Between 1992 and 2022 the European Bank for Reconstruction and Development (EBRD) had its headquarters at One Exchange Square in the City of London, next to Liverpool Street Station.
The twelve-storey building it occupied there was light and open inside, blending modern architecture and classical proportions. Its innovative design - for its time - also ensured that the property was easily maintained and met energy-saving requirements.
At the time of its inauguration in April 1991 the EBRD spent many months searching for a permanent headquarters building. It was essential to find a base in keeping with the Bank’s image: modern, forward-looking, efficient.
It had to be sufficiently large and flexible to allow for expansion and space planning over several years. It had to satisfy the commuting needs of staff and become an exciting and attractive place to work.

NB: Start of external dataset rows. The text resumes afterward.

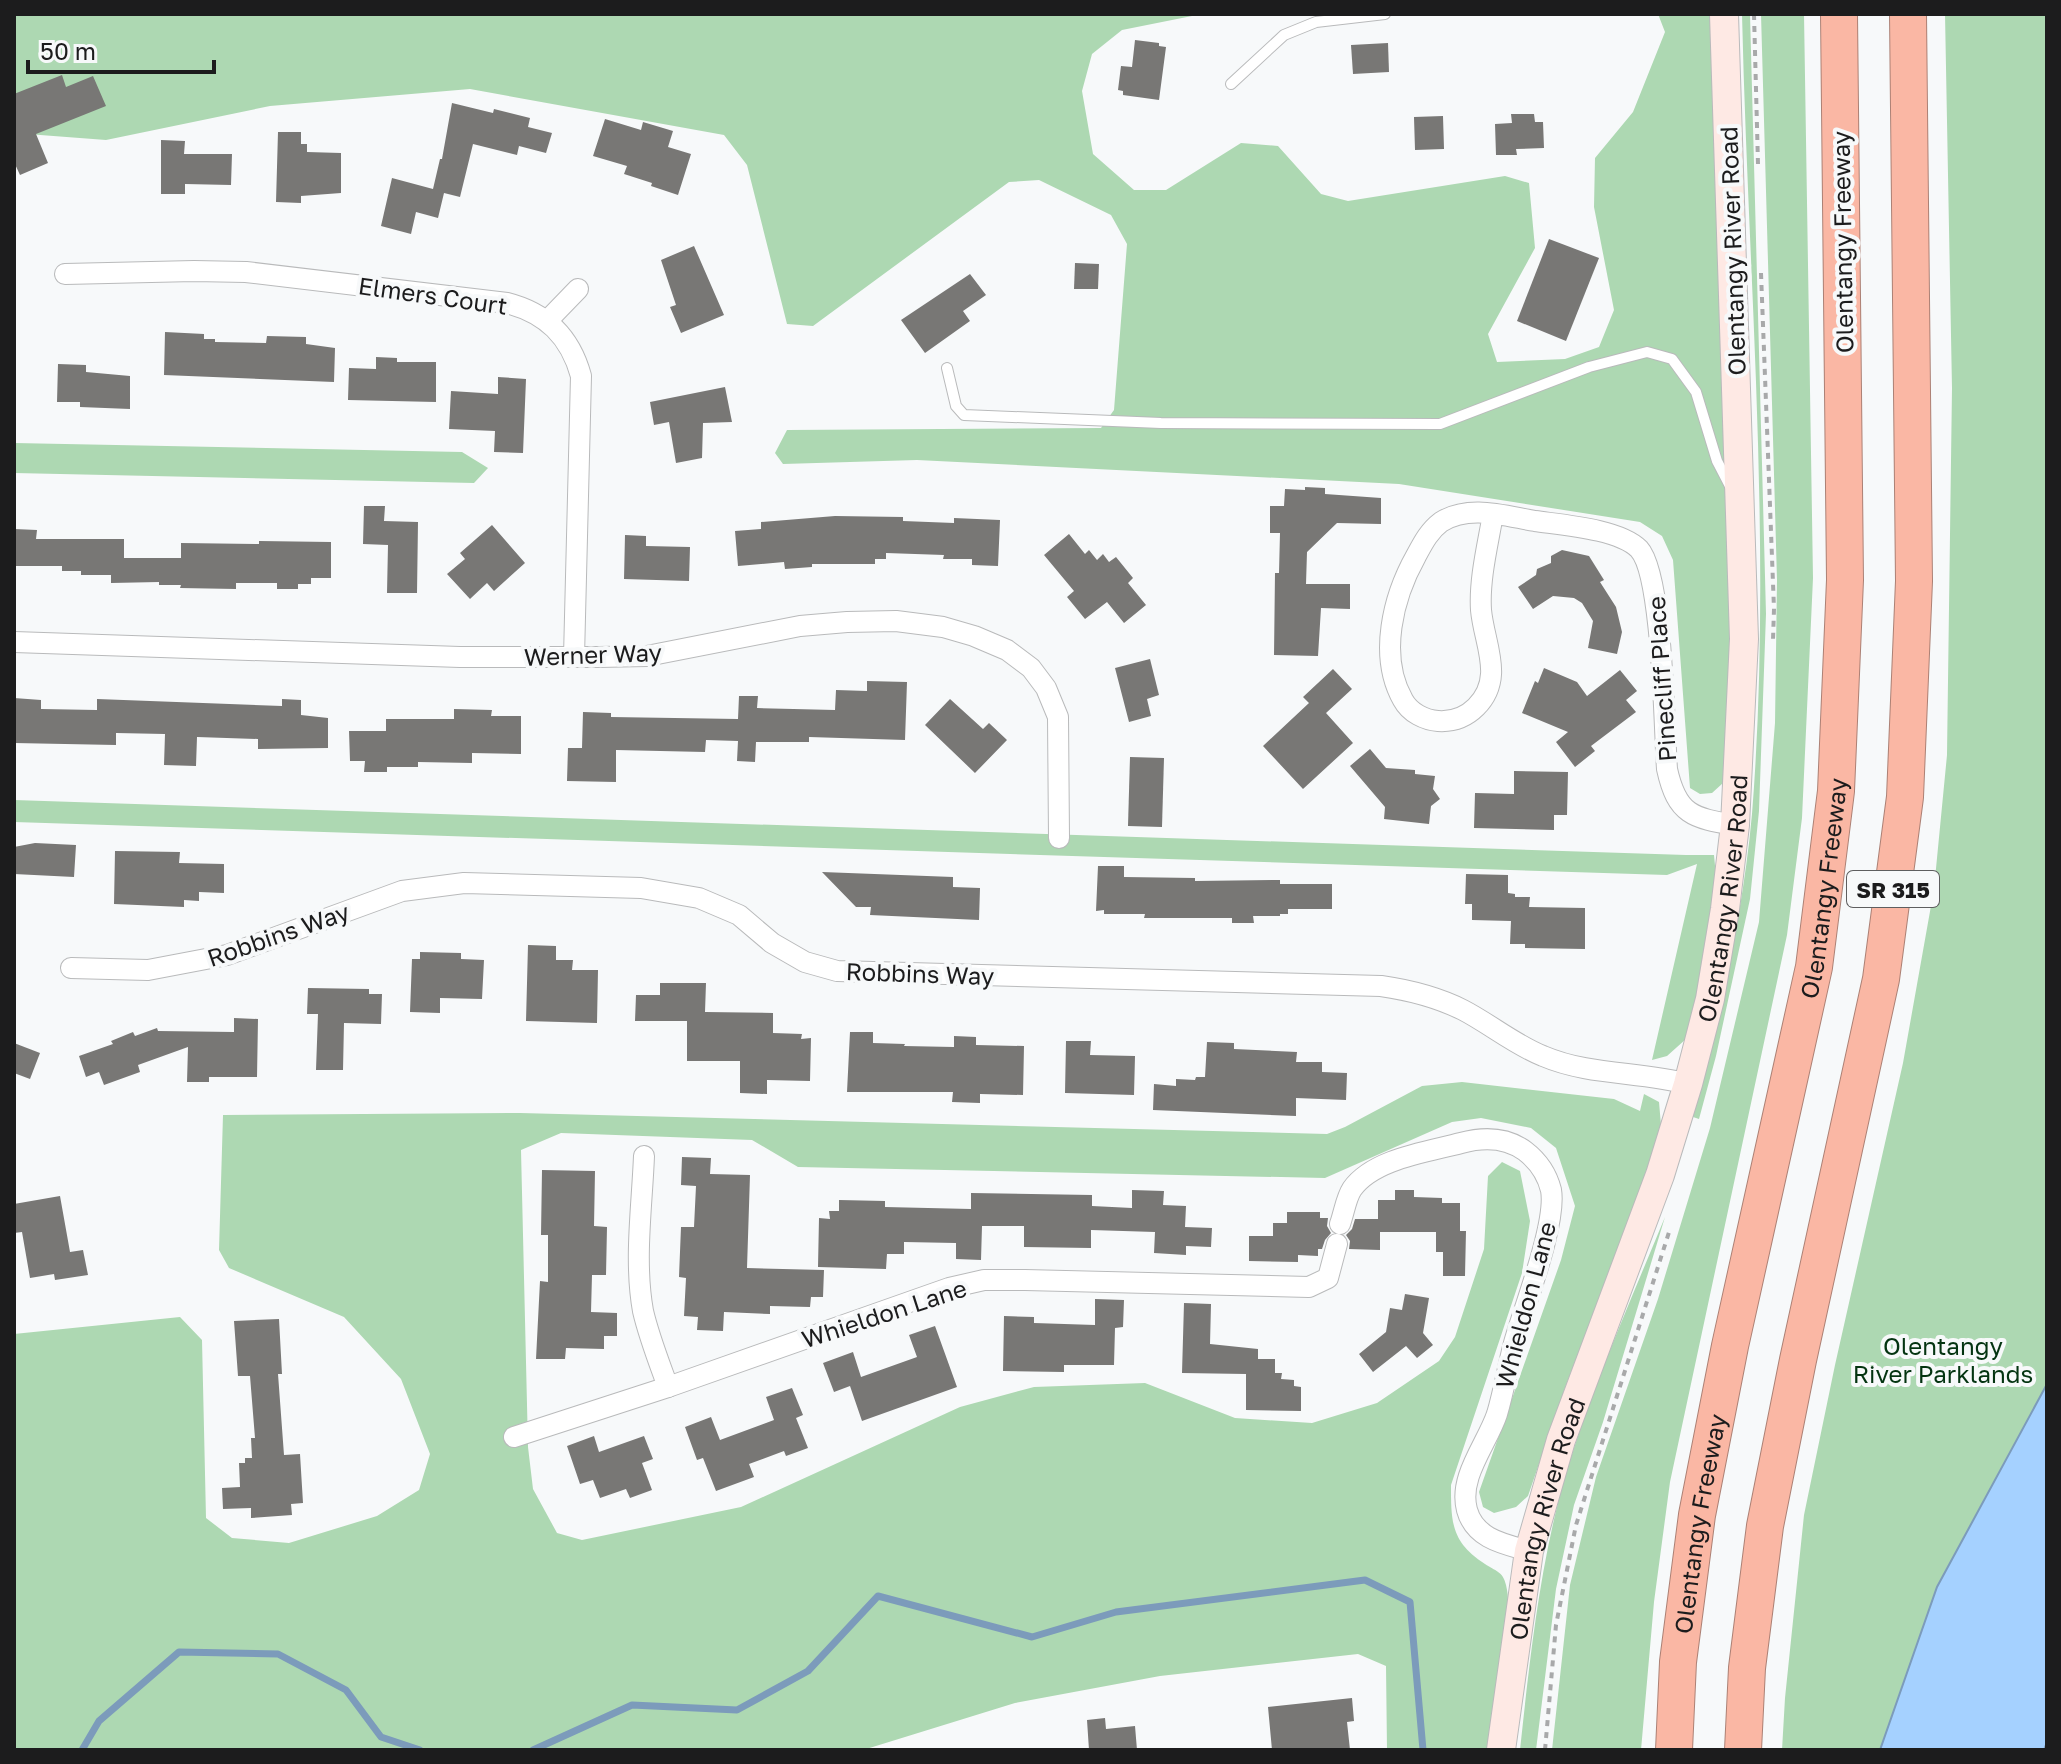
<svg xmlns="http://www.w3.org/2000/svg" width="2061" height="1764" font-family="'Golos Text',sans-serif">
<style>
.green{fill:#add8b2}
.water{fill:#a5d1ff;stroke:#7c9bbb;stroke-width:2}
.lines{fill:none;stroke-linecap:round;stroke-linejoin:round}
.stream{stroke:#7c9bbb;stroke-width:7}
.building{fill:#787775}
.service-casing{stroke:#b9babb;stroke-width:12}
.minor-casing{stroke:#b9babb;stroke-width:22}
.secondary-casing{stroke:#b9babb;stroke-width:30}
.motorway-casing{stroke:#ac8175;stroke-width:38}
.path{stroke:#a8a9aa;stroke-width:4;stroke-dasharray:6 6;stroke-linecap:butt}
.service{stroke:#fff;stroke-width:10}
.minor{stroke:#fff;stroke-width:20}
.secondary{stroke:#fee9e4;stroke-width:28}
.motorway{stroke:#fab7a4;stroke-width:36}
.labels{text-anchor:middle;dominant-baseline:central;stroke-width:8;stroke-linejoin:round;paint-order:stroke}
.shield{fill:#f7f9fa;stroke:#5e5e5f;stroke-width:2}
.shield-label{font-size:22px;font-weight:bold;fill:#1c1c1d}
.street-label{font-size:24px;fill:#1c1c1d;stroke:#f7f9fa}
.park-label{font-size:24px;fill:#043411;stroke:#f7f9fa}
</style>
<rect width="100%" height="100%" fill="#f7f9fa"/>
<g class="green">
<path d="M14 14H1202L1122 30 1092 54 1082 91 1093 154 1134 190H1166L1241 143 1278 146 1321 194 1348 201 1505 176 1529 183 1535 248 1488 334 1497 362 1565 359 1599 347 1614 310 1594 207 1595 158 1633 112 1665 32 1658 14H1716L1731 529 1728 742 1723 783 1712 793 1700 794 1690 788 1673 560 1662 536 1640 522 1399 484 917 460 783 464 775 453 787 430 1101 428 1114 410 1127 244 1111 215 1039 180 1009 182 813 326 787 324 747 165 724 135 470 89 270 106 106 140 14 133Z"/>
<path d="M1742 14H1750L1766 614 1759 811 1750 899 1716 1056 1699 1119 1693 1117C1719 1020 1743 914 1752 814 1773 550 1748 279 1742 14Z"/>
<path d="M1761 14H1804L1813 578 1802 818 1787 935 1670 1482 1654 1602 1641 1750H1552L1570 1585 1596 1477 1658 1299 1710 1128 1759 922 1775 723 1777 580Z"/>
<path d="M1945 14H2047V1384L1937 1587 1880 1750H1782L1785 1698 1804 1515 1835 1365 1903 1063 1934 889 1947 755 1952 388Z"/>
<path d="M14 443 462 452 488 468 474 483 14 473Z"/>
<path d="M14 800 1686 855H1714L1716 876 1692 1021 1686 1039 1667 1056 1652 1060 1697 864 1667 875 14 822Z"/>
<path d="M1462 1082 1614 1099 1640 1111 1644 1094 1659 1102 1661 1125 1640 1193 1566 1385 1528 1496 1516 1507 1494 1513 1483 1507 1479 1492 1561 1260 1575 1206 1556 1148 1531 1128 1481 1118 1452 1122 1325 1178 798 1167 752 1140 561 1133 521 1150 528 1447 533 1489 557 1533 582 1540 741 1507 960 1407 1034 1387 1145 1383 1235 1418 1312 1423 1377 1403 1439 1361 1455 1337 1484 1249 1488 1176 1502 1162 1520 1171 1530 1221 1522 1273 1451 1485C1451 1522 1451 1542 1485 1564 1495 1571 1503 1571 1506 1585 1513 1613 1501 1648 1497 1676 1494 1701 1492 1725 1490 1750H1387L1386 1666 1358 1654 1160 1676 1015 1703 863 1750H14V1334L180 1317 202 1340 206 1518 232 1538 289 1543 377 1516 419 1490 430 1454 401 1379 344 1317 229 1268 219 1250 223 1115 520 1113 1327 1134 1345 1127 1422 1086Z"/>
<path d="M1665 1217 1603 1422 1574 1505 1556 1589 1536 1750H1520C1530 1657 1540 1563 1566 1473 1593 1385 1630 1302 1665 1217Z"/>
</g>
<path class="water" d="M2047 1384V1742L2044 1750H1880L1937 1587Z"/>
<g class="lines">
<g class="stream">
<path d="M82 1750 99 1721 179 1652 278 1654 346 1690 381 1737 420 1750"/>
<path d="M533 1750 632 1705 737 1710 808 1671 878 1596 1032 1637 1116 1612 1365 1580 1410 1602 1423 1750"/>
</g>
</g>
<g class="building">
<path d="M1135 40 1159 43V46L1166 47 1159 100 1123 95V91L1118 90 1121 66 1132 67Z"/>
<path d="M1388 43 1389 72 1353 74 1351 45Z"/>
<path d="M62 75 66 87 93 76 106 106 36 134 48 163 20 175 14 162V94Z"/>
<path d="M452 103 493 113 494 109 530 118 528 127 552 133 546 153 519 146 517 155 473 144 460 197 444 193 438 218 416 212 411 234 381 226 392 178 433 189 440 159H442Z"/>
<path d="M1511 114H1534L1535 122H1543L1544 148 1516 149 1517 155H1496L1495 124 1512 123Z"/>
<path d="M1443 116 1444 149 1415 150 1414 117Z"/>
<path d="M605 119 641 130 643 122 673 131 668 147 691 154 678 195 651 186 652 183 624 174 627 166 593 156Z"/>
<path d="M278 132H301V144H307V152L341 153V193L301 196V203L276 202Z"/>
<path d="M161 140 185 141 184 154H232L231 185 185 184V194H161Z"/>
<path d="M1549 239 1599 258 1566 341 1517 321Z"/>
<path d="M694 246 724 315 681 333 670 307 676 305 661 260Z"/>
<path d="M1075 263 1099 264 1098 289H1074Z"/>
<path d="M970 274 986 295 963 311 970 321 925 353 901 320Z"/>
<path d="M165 332 204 334V339H215V342L266 343 267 336 306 337V344L335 348 334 382 164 375Z"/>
<path d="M376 357 397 358V362H436V402L348 400 349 368 376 369Z"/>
<path d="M58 364 86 365V372L130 376V409L80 407V402H57Z"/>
<path d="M498 377 526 379 523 453 494 452 495 431 449 429 451 391 498 394Z"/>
<path d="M725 387 732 422 703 423 702 458 676 463 669 422 654 425 650 402Z"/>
<path d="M1305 487 1325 488V494L1381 498V524L1337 523 1307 552 1306 584H1350V609L1321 608 1318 656 1274 655 1275 573H1279L1280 533H1270V506H1284L1285 489 1305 490Z"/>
<path d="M364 506H385L384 521 418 522 417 593H387L388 545 363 544Z"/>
<path d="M835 516 903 517V521L954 523V518L1000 520 998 566 972 565V559H943L944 555 886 553V559H875V564H812V567L785 569 784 562 738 566 735 531 761 529V522Z"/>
<path d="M492 525 525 563 494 591 487 583 470 599 447 574 465 559 460 553Z"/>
<path d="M14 529 37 530 36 539H124V558H181V543L259 544V541L331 542V578H311V584H298V589H277V583H236V589L180 588 181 585H159V582L111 583V575H81V571H62V566H14Z"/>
<path d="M1069 534 1085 554 1089 550 1097 560 1103 554 1109 562 1116 557 1133 578 1128 583 1146 605 1124 623 1107 602 1085 619 1067 597 1074 591 1044 555Z"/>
<path d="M625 535 646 536V546L690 547 689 581 624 579Z"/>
<path d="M1562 550 1589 556 1604 580 1600 582 1616 607 1622 632 1617 654 1588 648 1593 621 1582 603 1574 598 1553 596 1533 609 1518 587 1536 575 1537 569 1551 563V556Z"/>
<path d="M1150 659 1159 695 1147 699 1151 716 1129 722 1115 668Z"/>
<path d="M1544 668 1577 682 1587 696 1620 670 1637 691 1626 700 1636 712 1591 746 1595 751 1575 767 1556 742 1568 732 1522 713 1535 681 1538 683Z"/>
<path d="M1333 669 1352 689 1326 713 1353 743 1303 789 1263 746 1309 703 1303 697Z"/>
<path d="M867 681 907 682 905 740 809 737V742H756L755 762 737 761 738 741 706 740 705 752 616 750V782L567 781 568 748H582L583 712 611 713V717L738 719 739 696H758L757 708 835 710 836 690 867 691Z"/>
<path d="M14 698 41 700V709L97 710V699L282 706V699L301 700V715L328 718V748L258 749V739L197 737 196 766 164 765 165 734 116 733V745L14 743Z"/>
<path d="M950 699 983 729 989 723 1007 740 975 773 925 725Z"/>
<path d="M454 709 492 710 491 716H521V754L472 753V763L418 762V767H387V772H364L365 761H350L349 731H386V719H454Z"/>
<path d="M1370 749 1386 768 1415 770V774L1435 776 1433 789 1440 799 1431 806 1429 824 1384 819 1385 807 1350 766Z"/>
<path d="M1130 757 1164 758 1162 827 1128 826Z"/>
<path d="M1514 771 1568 772 1567 815H1554V830L1474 828 1475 793 1514 794Z"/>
<path d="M35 843 76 845 74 877 14 874V847Z"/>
<path d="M115 851 180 852 179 863 224 864V893L199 892V901L184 900V907L114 904Z"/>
<path d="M1098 866H1124V877L1195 878V881L1280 880V884H1332V909H1288V914H1280V916H1253L1254 923H1232V918H1144L1145 914H1104V910L1096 911Z"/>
<path d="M822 872 953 877V887L980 888 979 920 870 915 871 907H856Z"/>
<path d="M1466 874 1508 875V893L1515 894V897H1530L1529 907 1585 908V949L1525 948V944H1510L1511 921 1472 920V904H1465Z"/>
<path d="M528 945 556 946V960H573L572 970H598L597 1023 526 1021Z"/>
<path d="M420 952 461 953V959L484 960 482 999 440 998V1013L410 1012 412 959H420Z"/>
<path d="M660 983H706L705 1012 773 1013V1033L802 1034 801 1039 811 1038 810 1081 767 1080V1094L740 1093V1061H687V1021H635L636 995H660Z"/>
<path d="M308 988 369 989V994H382L381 1024 344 1023 343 1070H316L318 1014H307Z"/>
<path d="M234 1018 258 1019 257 1077H209V1082H187L188 1047 138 1065 140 1072 104 1085 99 1072 86 1077 79 1056 113 1044 111 1041 133 1032 135 1036 157 1028 158 1031 234 1032Z"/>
<path d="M850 1032H873V1043L905 1044 904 1046 954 1047V1036L976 1037V1045L1024 1046 1023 1095 980 1094V1103L952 1102 953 1092H847Z"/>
<path d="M1066 1041H1091L1090 1055 1135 1056 1134 1095 1065 1093Z"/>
<path d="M1207 1042 1234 1043V1049L1297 1052 1296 1062H1322V1072L1347 1073 1346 1100 1296 1098V1116L1153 1110 1154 1084 1176 1086V1079L1195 1080 1196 1077H1205Z"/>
<path d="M14 1043 40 1053 30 1079 14 1073Z"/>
<path d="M682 1157 711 1158 710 1174 750 1175 747 1268 824 1270 823 1297H811L810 1307 770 1306V1314L724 1312 723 1331 697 1330 698 1317 684 1316 686 1278 679 1277 681 1227H694L696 1186 681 1185Z"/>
<path d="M542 1170 595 1171 594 1226 607 1227 606 1275H592L591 1312 617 1313V1336H604V1349L566 1348 565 1359H536L540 1281 548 1282V1235H541Z"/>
<path d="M1132 1190 1164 1191 1163 1205 1186 1206 1185 1227 1212 1228 1211 1247 1186 1246V1255L1154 1253 1155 1232 1091 1230V1248L1024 1247V1226H982L981 1260 956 1259V1243L904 1242V1254H887L886 1269 818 1267 819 1218 830 1219 829 1211H839V1200L885 1201V1207L971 1209V1193L1092 1195V1206L1132 1208Z"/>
<path d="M1395 1190H1414V1197L1442 1198V1203H1460V1231H1466L1465 1276H1443V1252H1436V1232H1380V1250L1349 1249 1350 1241 1346 1235 1352 1229 1355 1219H1378V1200H1395Z"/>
<path d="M60 1196 70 1252 83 1250 88 1275 55 1280 54 1274 30 1278 22 1232 14 1233V1204Z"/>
<path d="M1287 1212H1320V1218H1328L1327 1226 1331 1233 1325 1240 1322 1249H1318V1256L1298 1255V1262L1249 1261V1236H1273V1223H1287Z"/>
<path d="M1405 1294 1429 1298 1423 1333 1433 1345 1417 1358 1406 1346 1373 1372 1359 1354 1386 1332 1390 1308 1402 1310Z"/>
<path d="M1095 1299 1124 1300 1123 1327 1115 1328 1114 1365H1064V1372L1003 1371 1004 1316 1034 1317V1323L1095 1325Z"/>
<path d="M1184 1303 1211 1304 1210 1344 1258 1349V1359H1275V1373H1282L1281 1379 1294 1380V1386L1301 1387V1411L1246 1410V1374L1182 1373Z"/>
<path d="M279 1319 282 1374H278L284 1455 300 1454 303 1503 291 1504 292 1515 251 1518V1508L223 1509 222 1488 240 1487 239 1463H245V1458H252L251 1438H255L250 1376H238L234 1321Z"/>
<path d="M935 1326 957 1387 862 1421 850 1386 834 1392 823 1363 853 1352 861 1377 917 1357 909 1335Z"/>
<path d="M792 1388 803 1415 796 1418 808 1448 786 1456 784 1451 749 1464 754 1477 716 1491 703 1458 697 1460 685 1427 711 1417 720 1440 774 1420 766 1397Z"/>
<path d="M594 1436 599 1452 644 1436 653 1459 642 1463 652 1490 630 1498 626 1489 600 1498 593 1480 580 1484 567 1446Z"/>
<path d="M1352 1698 1354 1721 1347 1722 1350 1750H1272L1268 1707Z"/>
<path d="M1105 1718 1106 1729 1135 1726 1137 1750H1089L1087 1720Z"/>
</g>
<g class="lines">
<defs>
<g id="service">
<path d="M1231 84 1284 35 1316 22 1385 14"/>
<path d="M947 368 956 406 964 415 1161 423 1440 424 1589 367 1647 352 1672 359 1696 392 1717 461 1731 488"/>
</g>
<g id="minor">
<path d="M65 274 194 271 246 272 507 303C546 313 570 336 581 376L574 657"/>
<path d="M548 320 578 289"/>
<path d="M1493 514C1488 544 1479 579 1481 610 1484 644 1505 678 1476 707 1466 717 1453 722 1438 721 1425 720 1410 713 1403 700 1378 656 1393 597 1416 556 1423 543 1429 531 1441 522 1469 504 1505 516 1535 521 1563 525 1619 529 1639 549 1663 575 1664 728 1667 769 1677 815 1693 818 1735 825"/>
<path d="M14 642 460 657H599L647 656 800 626 847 622 896 621 943 627 974 636 1007 650 1031 668 1046 688 1058 717 1059 838"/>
<path d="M71 968 148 970 227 955 402 891 464 883 641 888 699 898 739 915 772 943 805 962 837 971 1381 986C1409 990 1437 997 1463 1010 1490 1024 1515 1045 1543 1056 1590 1076 1640 1071 1688 1084"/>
<path d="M644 1156C642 1206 634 1261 643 1311 649 1337 659 1362 668 1387"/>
<path d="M1340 1224C1344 1213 1346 1198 1352 1189 1373 1159 1427 1152 1461 1143 1483 1137 1506 1137 1525 1151 1538 1161 1547 1174 1551 1190 1557 1223 1524 1307 1514 1343 1508 1366 1504 1390 1497 1414 1487 1444 1458 1477 1467 1510 1475 1539 1504 1544 1529 1551"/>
<path d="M514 1437 668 1387 949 1288 984 1280H1025L1309 1287 1328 1278 1337 1244"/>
</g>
<g id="secondary">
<path id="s1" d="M1501 1750 1529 1551 1561 1440 1660 1175 1688 1084 1710 999 1725 909 1735 825 1744 639 1724 14"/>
</g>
<g id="motorway">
<path id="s2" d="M1674 1750 1678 1662 1697 1515 1730 1346 1814 967 1836 791 1845 580 1839 14"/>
<path d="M1743 1750 1747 1668 1765 1526 1798 1360 1881 979 1905 797 1914 581 1908 14"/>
</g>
</defs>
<use href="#service" class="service-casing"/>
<use href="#minor" class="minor-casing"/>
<use href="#secondary" class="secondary-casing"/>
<use href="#motorway" class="motorway-casing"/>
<g class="path">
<path d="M1754 14 1758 164"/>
<path d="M1761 273 1774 609 1773 640"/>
<path d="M1545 1750 1556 1625 1576 1525 1670 1229"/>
</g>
<use href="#service" class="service"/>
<use href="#minor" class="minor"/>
<use href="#secondary" class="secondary"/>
<use href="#motorway" class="motorway"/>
</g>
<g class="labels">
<rect class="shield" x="1847" y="871" width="92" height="36" rx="6"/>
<g class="shield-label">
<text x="1893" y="889">SR 315</text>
</g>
<g class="street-label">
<text transform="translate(1842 242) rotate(-91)">Olentangy Freeway</text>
<text transform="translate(1732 251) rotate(-92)">Olentangy River Road</text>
<text transform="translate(433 295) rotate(8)">Elmers Court</text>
<text transform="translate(593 654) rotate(-2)">Werner Way</text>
<text transform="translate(1661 679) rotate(-94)">Pinecliff Place</text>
<text stroke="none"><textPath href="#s2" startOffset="876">Olentangy Freeway</textPath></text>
<text stroke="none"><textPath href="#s1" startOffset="884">Olentangy River Road</textPath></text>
<text transform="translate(278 934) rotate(-19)">Robbins Way</text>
<text transform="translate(920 973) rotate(2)">Robbins Way</text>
<text transform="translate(1525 1305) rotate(-75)">Whieldon Lane</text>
<text transform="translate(884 1313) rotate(-18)">Whieldon Lane</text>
<text stroke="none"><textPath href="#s1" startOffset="236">Olentangy River Road</textPath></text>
<text stroke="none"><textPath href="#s2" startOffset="228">Olentangy Freeway</textPath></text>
</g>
<g class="park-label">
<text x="1943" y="1345">Olentangy<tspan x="1943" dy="28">River Parklands</tspan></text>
</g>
</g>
<rect width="2061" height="1764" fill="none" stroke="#1c1c1d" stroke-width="32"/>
<path d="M28 60v12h186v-12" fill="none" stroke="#1c1c1d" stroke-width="4"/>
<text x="40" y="60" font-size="24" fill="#1c1c1d" stroke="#f7f9fa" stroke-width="6" paint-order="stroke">50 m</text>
</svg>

Before moving into One Exchange Square in 1992, the EBRD was temporarily located at 6 Broadgate (August 1990-February 1991) and then 122 Leadenhall, which was badly damaged in April 1992 by a bomb at the Baltic Exchange in St Mary Axe.
The EBRD's- former headquarters used to house several art works in keeping with its international character. Outside the Board Room stood a wooden articulated winged horse created by Christian Renonciat, which has now been moved to the new headquarters at Five Bank Street in Canary Wharf. Other works included tributes to Leonardo da Vinci and Nicolas Copernicus. A large metal sphere in the Bishopsgate reception area symbolises a world without frontiers.